Required action:
Scan the records for lines with the word "Telefonisch", and copy every such line.
★ ★ ★ ★
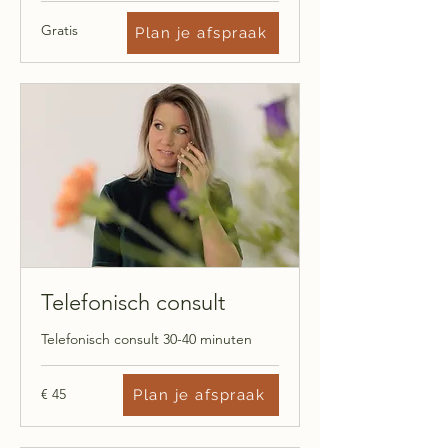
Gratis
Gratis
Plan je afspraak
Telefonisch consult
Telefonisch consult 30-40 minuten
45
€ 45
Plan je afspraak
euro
★ ★ ★ ★
Response to the task:
Telefonisch consult
Telefonisch consult 30-40 minuten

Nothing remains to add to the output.